Our patient initially received dasatinib treatment and achieved CCyR at 12 months with BCR::ABL1 < 1%. However, due to suboptimal response, recurrent pleural effusion, rash, and poor tolerance, the treatment was switched to flumatinib. After 6 months of flumatinib treatment, the patient achieved MMR and reached MR4.5 at 24 months, with only mild side effects. This response is consistent with the ELN guidelines for CML treatment (11).The patient’s laboratory test results and treatment response (see Table 1 and Figure 3).

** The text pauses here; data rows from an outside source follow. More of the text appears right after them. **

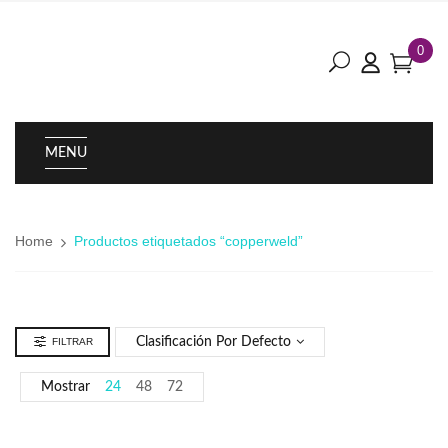
0
MENU
Home
Productos etiquetados “copperweld”
Clasificación Por Defecto
FILTRAR
Mostrar
24
48
72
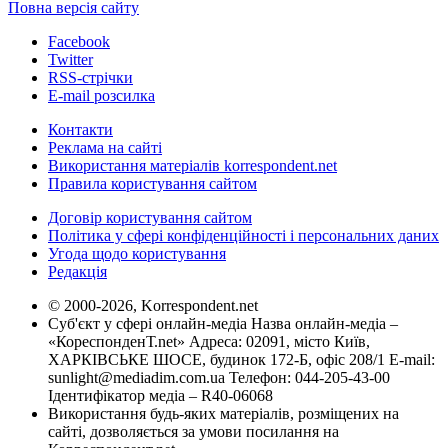
Повна версія сайту
Facebook
Twitter
RSS-стрічки
E-mail розсилка
Контакти
Реклама на сайті
Використання матеріалів korrespondent.net
Правила користування сайтом
Договір користування сайтом
Політика у сфері конфіденційності і персональних даних
Угода щодо користування
Редакція
© 2000-2026, Korrespondent.net
Суб'єкт у сфері онлайн-медіа Назва онлайн-медіа –
«КореспонденТ.net» Адреса: 02091, місто Київ,
ХАРКІВСЬКЕ ШОСЕ, будинок 172-Б, офіс 208/1 E-mail:
sunlight@mediadim.com.ua
Телефон: 044-205-43-00
Ідентифікатор медіа – R40-06068
Використання будь-яких матеріалів, розміщених на
сайті, дозволяється за умови посилання на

Due to its trifluoromethyl and imidazole ring structure, nilotinib demonstrates better lipophilicity and ATP-binding affinity, but its long-term use is associated with cardiovascular risks (12). Dasatinib, as a dual inhibitor of ABL and SRC kinases, has a lower specificity for the shape and charge of the binding sites, which makes it more likely to induce pleural effusion with lymphocytic infiltration. These immune-mediated effects are thought to be caused by SRC inhibition (13). The advent of the third-generation TKI, ponatinib, provides hope for overcoming the T315I mutation, but the second-phase PACE trial reported a cumulative incidence of arterial occlusive events of 31% in chronic-phase CML patients (6). Therefore, although ponatinib remains effective, its use requires careful risk assessment.

Flumatinib, optimized from imatinib, binds more strongly to the hydrophobic pocket of the tyrosine kinase domain, enhancing its stability and efficacy (14). In vitro studies have shown that flumatinib exhibits excellent inhibitory activity against BCR::ABL1 kinase point mutations (15). In a phase III clinical trial (FESTnd) evaluating newly diagnosed CML patients, flumatinib was mainly associated with mild adverse events (AEs) such as diarrhea, which typically lasted only 1–2 days. The incidence of grade 3 or higher adverse events was low, including grade 3 rash, diarrhea, and thrombocytopenia (all <1.5%). Rare cardiovascular events, such as atrial fibrillation or stroke (in individual cases) (16, 17), were also reported. In our case, the patient responded rapidly and completely to flumatinib, with no severe side effects. Compared to other second-generation TKIs, flumatinib provides excellent efficacy, overall good tolerability, and fewer serious adverse events (16, 17), making it a feasible treatment option for patients with underlying cardiovascular disease or poor physical condition. A summary of related literature is provided in Table 2.

Since this is the first detailed case report describing the use of flumatinib in treating CML patients with the rare e19a2 transcript, further research is required in larger sample cohorts to validate its efficacy and safety, addressing the limitations of single-case studies.